ESTRATTO SCELTO -
* * * * * * *

Come quei nostri antenati raffigurati nelle basiliche, nei mausolei, nei battisteri di Ravenna, anche gli algoritmi ci osservano mentre li utilizziamo e registrano non solo i nostri comportamenti, ma anche le variazioni di questi ultimi per individuare nuove opportunità da cogliere così da restituire suggerimenti editoriali, commerciali e pubblicitari sempre più pertinenti e coinvolgenti.

Nel corso degli ultimi due anni, due episodi hanno dimostrato come gli algoritmi di intelligenza artificiale applicati al mondo dei social media siano stati utilizzati per adempiere ad obblighi imposti dalla legge anche se con luci e ombre.

* * * * * * *

Elenchi di coordinate in pixel -
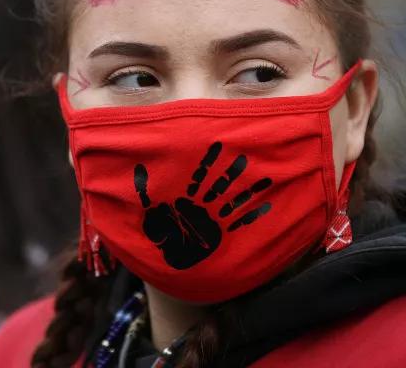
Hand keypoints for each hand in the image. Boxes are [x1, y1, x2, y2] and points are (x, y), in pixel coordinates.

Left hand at [134, 142, 271, 269]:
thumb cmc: (157, 236)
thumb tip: (138, 170)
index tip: (218, 143)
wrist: (169, 263)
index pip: (200, 175)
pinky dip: (253, 214)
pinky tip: (268, 206)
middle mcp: (204, 204)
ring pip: (234, 199)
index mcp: (187, 196)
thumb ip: (143, 194)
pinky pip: (240, 221)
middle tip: (245, 153)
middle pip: (219, 183)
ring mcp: (215, 218)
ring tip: (266, 175)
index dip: (208, 161)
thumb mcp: (148, 213)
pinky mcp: (223, 233)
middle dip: (231, 171)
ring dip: (248, 189)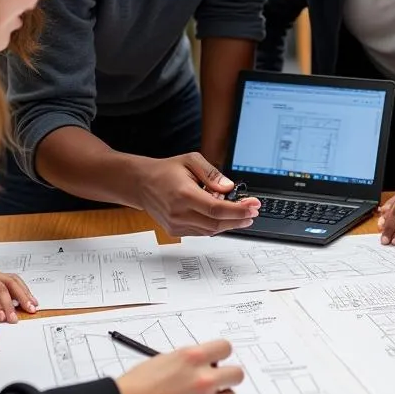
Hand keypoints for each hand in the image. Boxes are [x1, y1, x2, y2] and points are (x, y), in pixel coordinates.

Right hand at [114, 339, 244, 393]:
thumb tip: (206, 364)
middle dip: (227, 377)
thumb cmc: (137, 385)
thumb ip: (190, 361)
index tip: (217, 360)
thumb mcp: (164, 360)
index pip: (226, 348)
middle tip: (217, 382)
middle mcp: (202, 379)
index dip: (221, 355)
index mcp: (192, 358)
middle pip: (237, 375)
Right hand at [128, 153, 260, 236]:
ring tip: (241, 213)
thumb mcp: (191, 161)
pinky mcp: (175, 231)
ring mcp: (176, 224)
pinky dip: (215, 226)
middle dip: (239, 219)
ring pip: (210, 231)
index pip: (217, 209)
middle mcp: (179, 213)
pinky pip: (201, 232)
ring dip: (229, 224)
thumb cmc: (165, 171)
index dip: (238, 210)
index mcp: (184, 194)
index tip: (253, 206)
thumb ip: (212, 174)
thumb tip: (229, 188)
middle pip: (216, 224)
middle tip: (252, 212)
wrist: (141, 184)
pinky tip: (223, 217)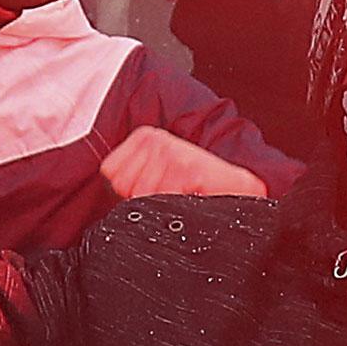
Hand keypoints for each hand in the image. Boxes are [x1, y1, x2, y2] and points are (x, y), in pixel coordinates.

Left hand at [100, 126, 266, 198]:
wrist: (237, 187)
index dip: (126, 191)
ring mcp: (171, 151)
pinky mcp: (187, 168)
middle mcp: (156, 139)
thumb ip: (130, 178)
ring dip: (160, 206)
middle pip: (122, 186)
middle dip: (142, 200)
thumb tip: (109, 194)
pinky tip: (189, 198)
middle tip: (170, 194)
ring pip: (140, 197)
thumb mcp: (157, 173)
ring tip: (181, 196)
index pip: (109, 172)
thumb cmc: (196, 185)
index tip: (152, 188)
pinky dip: (173, 209)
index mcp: (144, 136)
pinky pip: (161, 201)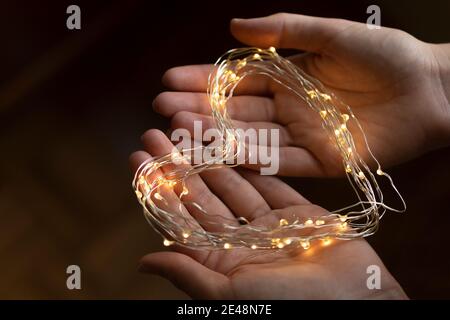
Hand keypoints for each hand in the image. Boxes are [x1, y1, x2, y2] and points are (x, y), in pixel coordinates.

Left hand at [129, 129, 406, 298]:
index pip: (180, 219)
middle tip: (154, 132)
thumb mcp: (231, 294)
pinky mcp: (297, 213)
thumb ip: (190, 275)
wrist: (356, 301)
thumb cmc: (292, 305)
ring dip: (209, 158)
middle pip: (201, 196)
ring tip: (186, 129)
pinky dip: (252, 163)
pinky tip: (230, 142)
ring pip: (233, 185)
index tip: (138, 158)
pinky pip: (270, 182)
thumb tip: (143, 263)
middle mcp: (242, 243)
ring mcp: (270, 226)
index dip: (158, 189)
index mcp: (221, 264)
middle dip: (177, 165)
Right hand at [153, 13, 449, 176]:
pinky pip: (279, 162)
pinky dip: (250, 159)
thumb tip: (233, 26)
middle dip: (198, 108)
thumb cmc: (385, 55)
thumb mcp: (331, 34)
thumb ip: (284, 31)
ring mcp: (302, 137)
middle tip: (162, 107)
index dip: (203, 79)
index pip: (236, 80)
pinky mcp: (320, 162)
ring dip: (216, 135)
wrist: (430, 91)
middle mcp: (289, 109)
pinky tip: (220, 154)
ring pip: (250, 137)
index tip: (169, 78)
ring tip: (179, 130)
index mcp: (289, 77)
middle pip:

* * * * * * *

PROVA TU -
Secondo l'estratto, in quali edifici di Ravenna sono raffigurati gli antenati a cui vengono paragonati gli algoritmi? Le righe sono materiale a sé, distinto dall'estratto.

SOLUZIONE DELL'ESERCIZIO -
Nelle basiliche, nei mausolei e nei battisteri di Ravenna.